The Lightest Higgs Boson Mass in the Minimal Supersymmetric Standard Model

TL;DR

The paper derives a model-independent upper bound on the MSSM lightest Higgs mass by matching a renormalization-group–improved SM effective potential between the electroweak and SUSY scales, including stop-threshold corrections and self-energy effects that connect running masses to physical pole masses. It finds that two-loop radiative corrections are negative relative to the one-loop result and are small (≲3%), yielding tight bounds: for $M_S\leq 1$ TeV and $X_t^2=6M_S^2$, $M_H\leq 140$ GeV for $M_t\leq 190$ GeV, and $M_H\leq 86$ GeV in the IR fixed-point top scenario with $M_t=170$ GeV. The analysis reconciles discrepancies with other works by emphasizing proper scale choices and wave-function renormalization, and demonstrates that the MSSM remains predictive with an overall estimated uncertainty of about 2 GeV. These results yield concrete targets for Higgs searches at LEP/LHC and inform the viability of low-energy SUSY scenarios.

Abstract

We compute the upper bound on the mass of the lightest Higgs boson in the Minimal Supersymmetric Standard Model in a model-independent way, including leading (one-loop) and next-to-leading order (two-loop) radiative corrections. We find that (contrary to some recent claims) the two-loop corrections are negative with respect to the one-loop result and relatively small ($\simlt 3$\%). After defining physical (pole) top quark mass $M_t$, by including QCD self-energies, and physical Higgs mass $M_H$, by including the electroweak self-energies $Π\left(M_H^2\right)-Π(0)$, we obtain the upper limit on $M_H$ as a function of supersymmetric parameters.
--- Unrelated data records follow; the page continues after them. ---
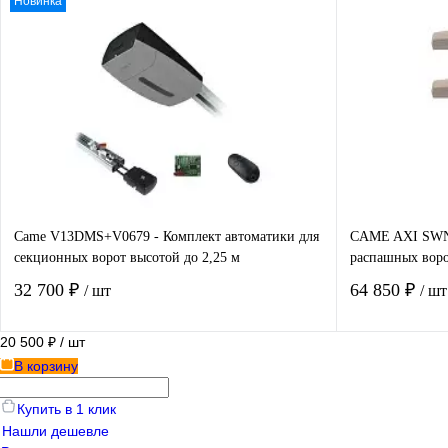
Новинка
В корзину
Купить в 1 клик
Сравнение
Купить в 1
В избранное
В наличии
В избранно
Came V13DMS+V0679 - Комплект автоматики для
CAME AXI SWN2
секционных ворот высотой до 2,25 м
распашных воро
32 700 ₽
64 850 ₽
/ шт
/ шт
20 500 ₽
/ шт
В корзину
В корзину
Купить в 1 клик
Нашли дешевле
Купить в 1 клик
Сравнение
Купить в 1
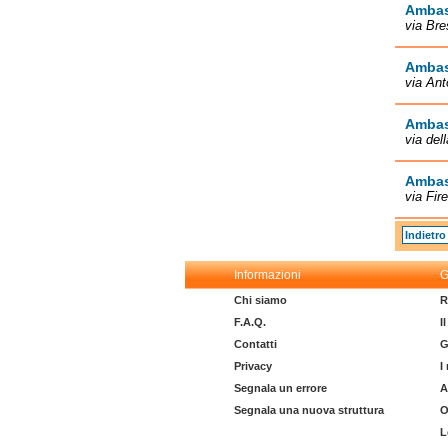
Ambas
via Br
Ambasc
via An
Ambas
via del
Ambas
via Fi
Indietro
Informazioni
G
Chi siamo
R
F.A.Q.
I
Contatti
G
Privacy
I
Segnala un errore
A
Segnala una nuova struttura
O
L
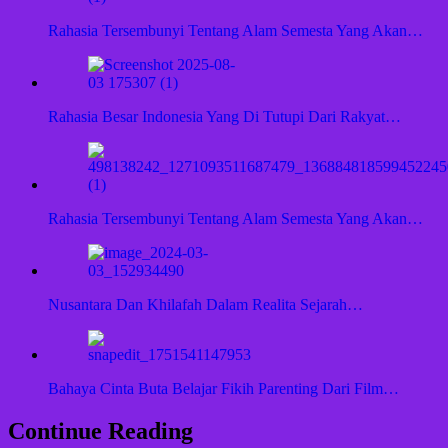
Rahasia Tersembunyi Tentang Alam Semesta Yang Akan…
Rahasia Besar Indonesia Yang Di Tutupi Dari Rakyat…
Rahasia Tersembunyi Tentang Alam Semesta Yang Akan…
Nusantara Dan Khilafah Dalam Realita Sejarah…
Bahaya Cinta Buta Belajar Fikih Parenting Dari Film…
Continue Reading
We include as supersymmetric parameters the scale of supersymmetry breaking $M_S$, the value of $\tan β$ and the mixing between stops $X_t= A_t + μ\cotβ$ (which is responsible for the threshold correction on the Higgs quartic coupling). Our results do not depend on further details of the supersymmetric model. In particular, for $M_S\leq 1$ TeV, maximal threshold effect $X_t^2=6M_S^2$ and any value of $\tanβ$, we find $M_H\leq 140$ GeV for $M_t\leq 190$ GeV. In the particular scenario where the top is in its infrared fixed point we find $M_H\leq 86$ GeV for $M_t = 170$ GeV.